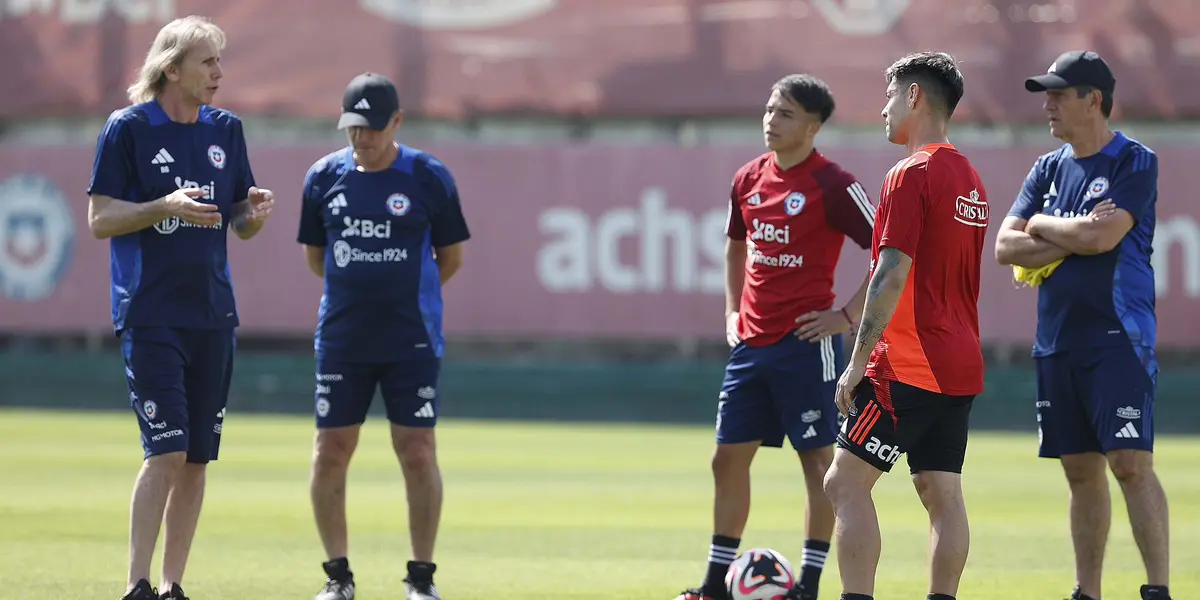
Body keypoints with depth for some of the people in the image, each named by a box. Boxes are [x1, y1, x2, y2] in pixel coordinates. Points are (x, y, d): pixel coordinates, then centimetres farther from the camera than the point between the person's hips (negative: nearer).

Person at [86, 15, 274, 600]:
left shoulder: (225, 130, 10)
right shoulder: (128, 129, -6)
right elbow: (100, 220, -7)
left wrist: (255, 211, -7)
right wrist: (166, 206, -21)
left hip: (213, 314, 6)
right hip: (149, 315, -6)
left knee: (196, 459, 6)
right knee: (167, 453, -14)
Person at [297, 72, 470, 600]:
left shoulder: (429, 177, -4)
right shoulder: (324, 176, 4)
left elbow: (451, 258, 6)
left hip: (412, 342, -3)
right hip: (341, 339, 3)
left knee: (417, 453, -4)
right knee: (330, 452, 1)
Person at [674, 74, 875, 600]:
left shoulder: (832, 185, -11)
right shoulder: (749, 178, 9)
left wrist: (848, 315, -13)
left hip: (806, 343, -7)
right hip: (751, 341, 7)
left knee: (817, 459, -1)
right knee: (728, 457, 8)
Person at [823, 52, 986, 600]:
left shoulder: (912, 175, -12)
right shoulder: (969, 178, 15)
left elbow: (892, 276, -17)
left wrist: (857, 362, -15)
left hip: (908, 367, -9)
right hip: (959, 366, 9)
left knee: (846, 484, -7)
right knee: (942, 494, 7)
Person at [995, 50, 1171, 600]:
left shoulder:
....
> _Work to be completed_
Extract the text of every entry above, copying each line unchanged and leaving out the pictures.

> _Completed task_
Body keypoints with depth for some of the people in the image, each named by a box. Boxes are [x1, y1, x2, y2] in pixel coordinates. Points are (x, y, d): pixel coordinates, then centimetres farther from the camera than the point between the person's hips (negative: nearer).

Person at [86, 15, 274, 600]:
left shoulder: (225, 130, 10)
right shoulder: (128, 129, -6)
right elbow: (100, 220, -7)
left wrist: (255, 211, -7)
right wrist: (166, 206, -21)
left hip: (213, 314, 6)
right hip: (149, 315, -6)
left knee: (196, 459, 6)
right knee: (167, 453, -14)
Person at [297, 72, 470, 600]:
left shoulder: (429, 177, -4)
right shoulder: (324, 176, 4)
left elbow: (451, 258, 6)
left hip: (412, 342, -3)
right hip: (341, 339, 3)
left knee: (417, 453, -4)
right knee: (330, 452, 1)
Person at [674, 74, 875, 600]:
left shoulder: (832, 185, -11)
right shoulder: (749, 178, 9)
left wrist: (848, 315, -13)
left hip: (806, 343, -7)
right hip: (751, 341, 7)
left knee: (817, 459, -1)
right knee: (728, 457, 8)
Person at [823, 52, 986, 600]:
left shoulder: (912, 175, -12)
right shoulder: (969, 178, 15)
left elbow: (892, 276, -17)
left wrist: (857, 362, -15)
left hip: (908, 367, -9)
right hip: (959, 366, 9)
left knee: (846, 484, -7)
right knee: (942, 494, 7)
Person at [995, 50, 1171, 600]:
left shoulder:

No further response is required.